I recently took a look at the Ancestry.com Card Catalog as of the date of this post. Ancestry.com has always been a major resource for finding your ancestors in the United States and Great Britain but has not been so helpful in other parts of the world. If you take a look at the new collections added to the website recently, you will see that this limitation is rapidly changing. Here are a few excerpts showing the globalization of the collections. 

The list could go on and on. Interestingly, these additions are primarily from FamilySearch.org. For example, the Serrara Fontana, Napoli, Italy, Civil Registration (Comune), 1809-1929 (in Italian) collection has the following description of the source:
Ancestry.com.
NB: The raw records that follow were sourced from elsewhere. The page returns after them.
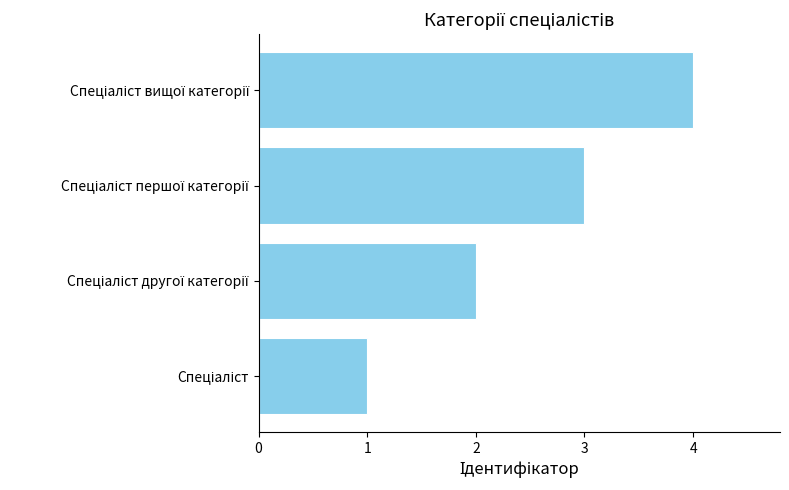

What is the greatest value displayed?

4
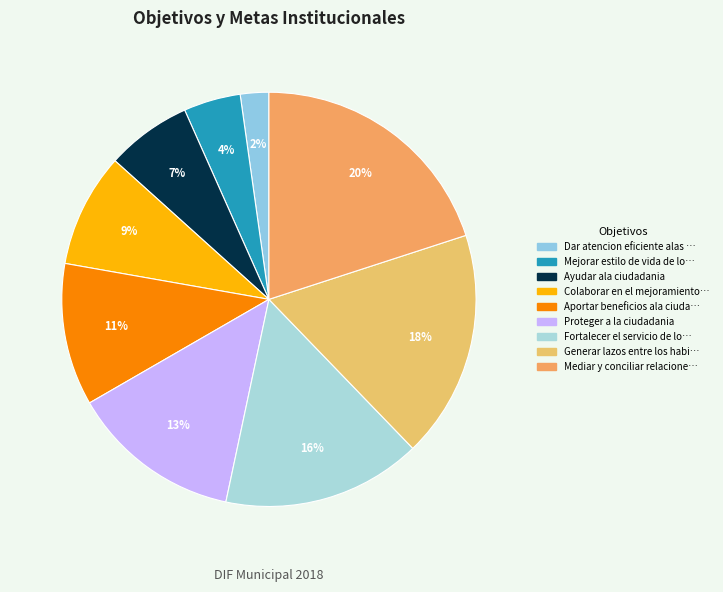

How many slices are in this pie chart?

9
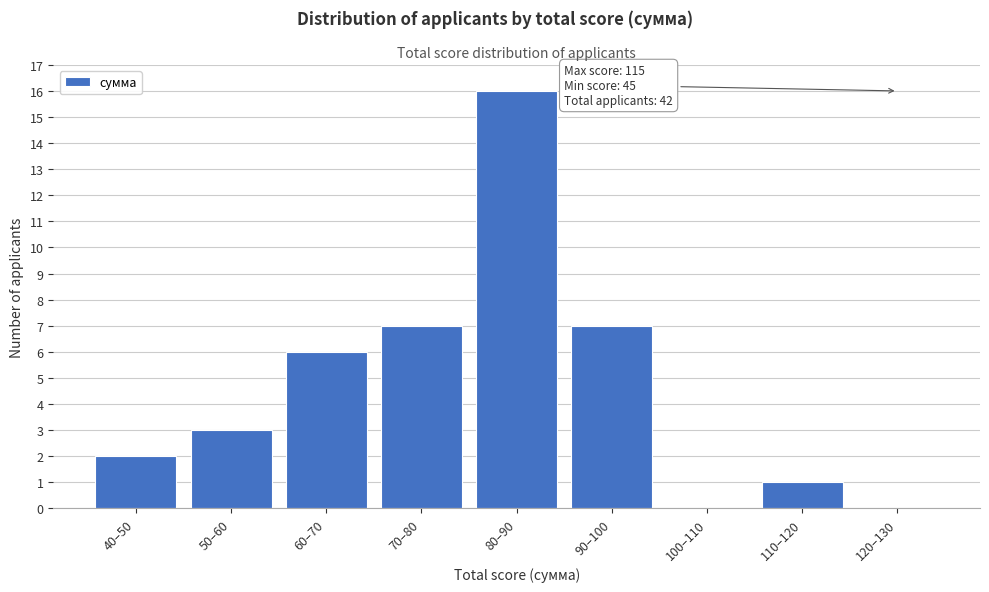

Reading right to left, list all the values displayed in this chart.

120–130=0	110–120=1	100–110=0	90–100=7	80–90=16	70–80=7	60–70=6	50–60=3	40–50=2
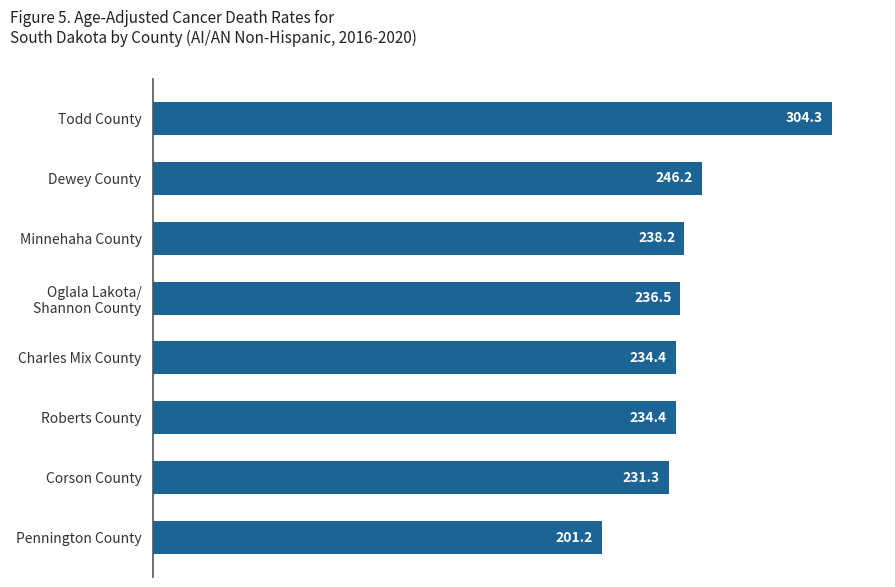

What is the sum of all values?

1926.5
Serrara Fontana, Napoli, Italy, Civil Registration (Comune), 1809-1929[database on-line]. Lehi, UT, USA: Ancestry.com Operations, Inc., 2016.
Original data: Italy, Napoli, Serrara Fontana, Civil Registration (Comune), 1809-1929. Salt Lake City, Utah: FamilySearch, 2013.
These extensive collections are a benefit of the strategic partnerships created between FamilySearch and some of the large online databases. The important fact here is that these collections were in microfilm format from FamilySearch.org and are now indexed on Ancestry.com.  The images are on FamilySearch.org.


We can expect more of this kind of synergy to occur in the near future as FamilySearch finishes the task of digitizing all of the 2.4 million rolls of microfilm in its vast collection.

But this also points out the importance to genealogists that they break away from the "traditional" methods they have used to find documents and realize that they need to look at a wider, globalized network of information rather than relying on the their "accepted" methods of doing their research.